Prompt:
What do the lines from the one containing "The camera went 40 degrees right" through the end of the entries say? Quote them exactly, and only them.

Dataset records:
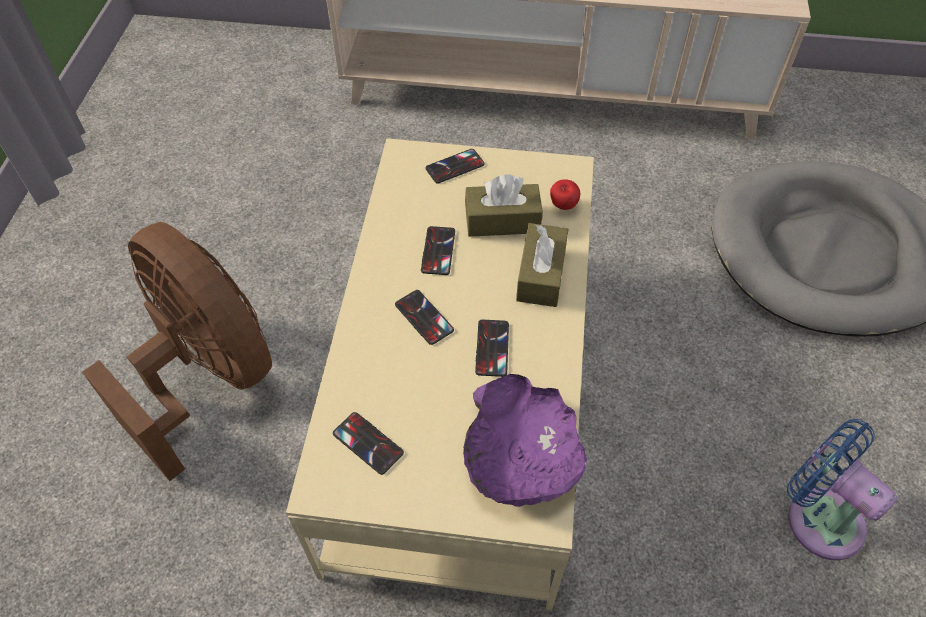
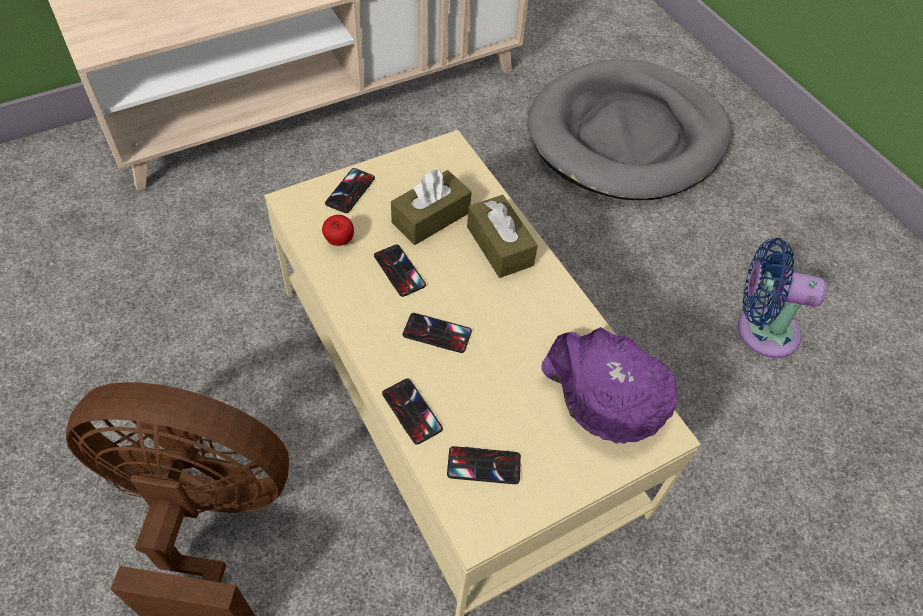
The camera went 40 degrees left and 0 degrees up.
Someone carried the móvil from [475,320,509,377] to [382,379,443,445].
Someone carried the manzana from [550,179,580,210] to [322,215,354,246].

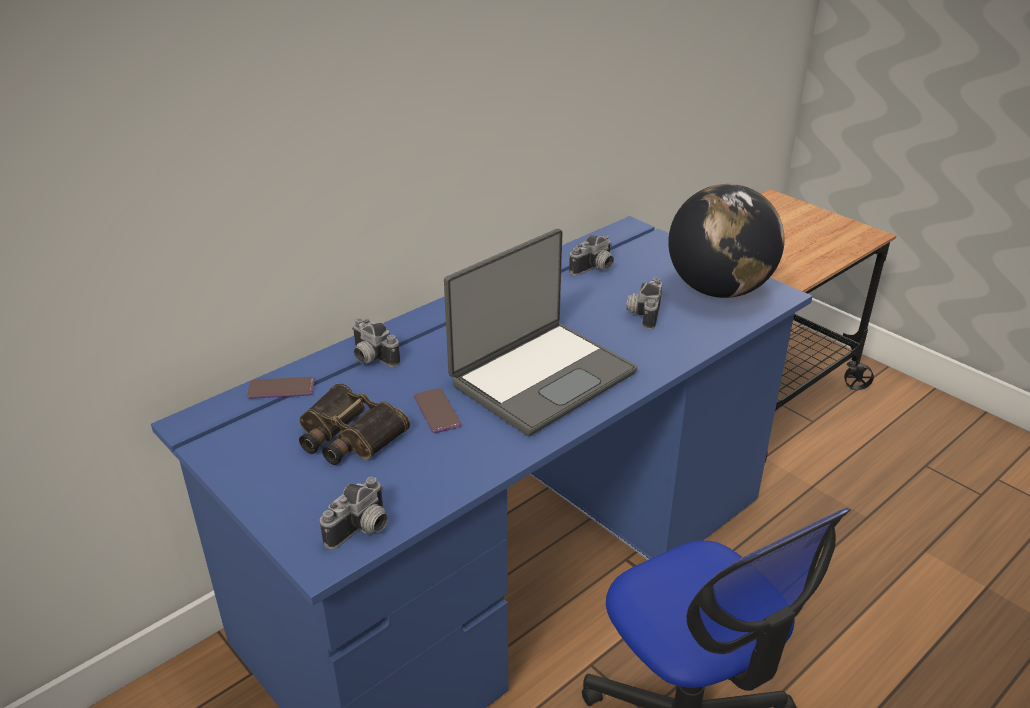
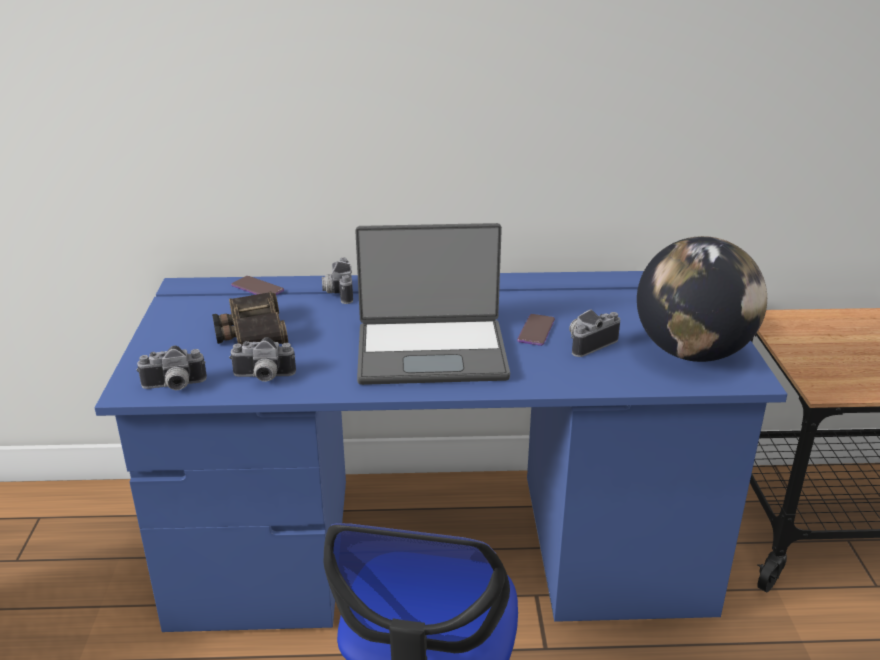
The camera went 40 degrees right and 5 degrees down.
Someone carried the móvil from [414,388,462,433] to [517,314,555,346].
Someone carried the cámara from [569,235,614,276] to [229,337,296,382].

Solution to the problem:
The camera went 40 degrees right and 5 degrees down.
Someone carried the móvil from [414,388,462,433] to [517,314,555,346].
Someone carried the cámara from [569,235,614,276] to [229,337,296,382].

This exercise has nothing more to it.